Find and exclude html-tags as whole words in negative lookbehind with regex

40 Views Asked by At

I basically try to find all paragraphs (in javascript/jquery) in a text, that are not yet wrapped in a set of defined html-tags:

p|h1|h2|h3|h4|h5|h6|blockquote|img|table|iframe

My current regex (https://regex101.com/r/O4i2hP/1) already matches paragraphs and excludes the defined tags

(.+?(?<![</(p|h1|h2|h3|h4|h5|h6|blockquote|img|table|iframe)>]$))(\n|$)+/gm

but I just don't get, how to just match whole tags only.

The problem is:

(p|h1|h2|h3|h4|h5|h6|blockquote|img|table|iframe)> matches a single character in the list (p|h123456blockquteimgafr)> (case sensitive)

Thus, as you can see from the example, code that is wrapped in tags such as <strong>TEXT</strong> is also excluded.
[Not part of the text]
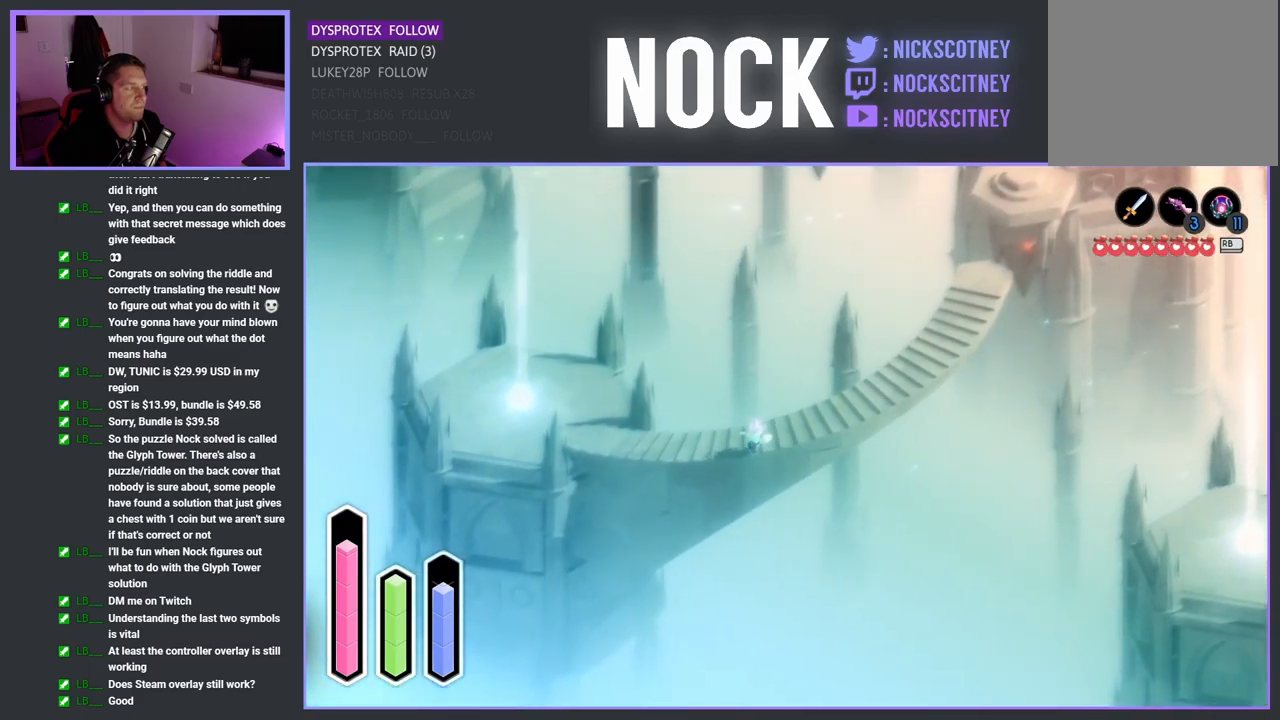
{"buttons": [], "left_stick": "up-left", "right_stick": "center", "events": [[84, "left_stick", "up-left"]]}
I tried different things such as word boundaries \bword\b, but didn't get it working. I hope you can help. Thx

2

There are 2 best solutions below

1
John Williams On BEST ANSWER

This will do it.

^(?!<(p|h1|h2|h3|h4|h5|h6|blockquote|img|table|iframe)+?>.</\1>).$

0
Nixen85 On

I now found a working approach. The tags should be wrapped in groups rather than in character classes. The following works for me:

(.+?(?<!(<\/)(p|h1|h2|h3|h4|h5|h6|blockquote|img|table|iframe)(>)$))(\n|$)+/gm

see also: https://regex101.com/r/DC5msM/1